Preparing IEs for data-driven decision making

Photo of undergrad researcher Lingjun Chen
Undergrad researcher Lingjun Chen (Aggarwal group) works on obtaining training and test data for face videos to predict vital signs.
(Photo/Vaneet Aggarwal)
As part of Purdue IE's interdisciplinary curriculum, the School currently offers eight Data Science courses to prepare our students for 21st-century engineering.

"Data science is an interdisciplinary approach to the collection and analysis of data collected from various types of systems in order to improve decision-making," says Dr. Patrick Brunese, IE Director of Academic Programs. "Improvements in the collection and storage of data via small-scale sensors and wireless technology have increased the ability of enterprises to learn from their systems to create value and remove waste."

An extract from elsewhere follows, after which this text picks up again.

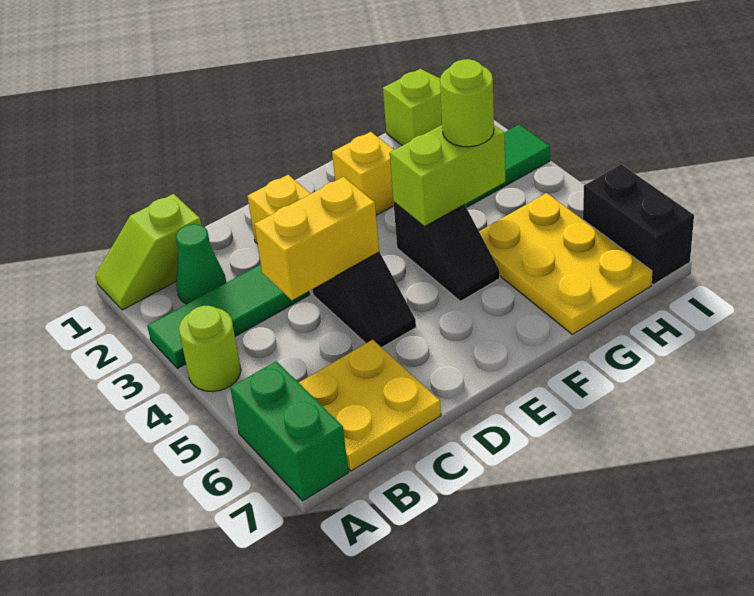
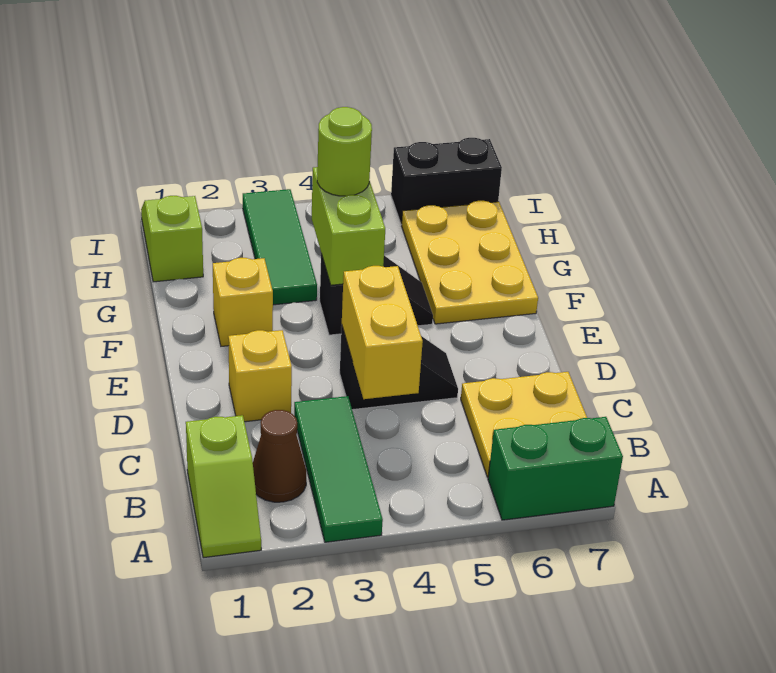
lime 1x1 round brick [179,306,241,392] -> none
green 1x1 cone [176,224,226,304] -> brown 1x1 cone [253,410,306,502]
yellow 2x3 plate [479,193,652,334] -> yellow 2x3 plate turned to [402,201,538,324]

Next spring, "Statistical Learning" (IE 490) will be offered for the first time. It will be taught by Dr. Vaneet Aggarwal, who describes it as an introductory-level course in supervised learning with a focus on regression and classification methods. The syllabus includes: linear and polynomial regression, logistic regression and linear discriminant analysis; cross-validation and the bootstrap; model selection and regularization methods (ridge and lasso); nonlinear models, splines and generalized additive models; tree-based methods, random forests and boosting; and support-vector machines. He will also include some unsupervised learning methods such as principal components and clustering (k-means and hierarchical).

Last year Aggarwal taught "Mathematics for Data Science" (IE 690). "This course covers the mathematical aspects of data science, including aspects of clustering, compression, classification, and data completion, along with big-data algorithms like alternating minimization and ADMM," he says. "It gives technical knowledge of many recent concepts in data science which would be useful in further fundamental research in the area."

Also, Aggarwal's Cloud Computing, Machine Learning and Networking Research (CLAN) Lab involves undergraduate students in research on machine learning topics. "One of the recent projects our group is working with four undergrads on is to use supervised machine learning to predict health metrics using face video," describes Aggarwal. "In this project, students learn the state of the art in supervised learning, and try to improve the performance of the algorithms for vital sign prediction including heart rate and stress. One undergrad is working on reinforcement learning in 360-degree games."

Purdue IE offers other Data Science courses such as "Optimization for Big Data" (IE 590) and "Multi-Agent Optimization" (IE 690), both taught by Dr. Aldo Scutari; "Predictive Modeling" (IE 590; formerly "Advanced Data Analytics" and "Risk and Decision Analysis") and "Probability and Statistics for Engineers II" (IE 330), both taught by Dr. Roshanak Nateghi; "Information Engineering" (IE 590) taught by Dr. Nagabhushana Prabhu; and "Stochastic Network Analysis" (IE 690), taught by Dr. Christopher Quinn. In addition, a new course will be offered for the first time during the spring 2018 semester, "Sensing Approaches for Human Factors Research" (IE 690), taught by Dr. Denny Yu.

"IEs have always been at the forefront of data-driven decision making, so it is only natural that we incorporate advanced data analysis methods into the curriculum," states Brunese. "By incorporating these courses, we can ensure our students have the tools to collect, analyze, and direct decision making across the entire spectrum of data scales."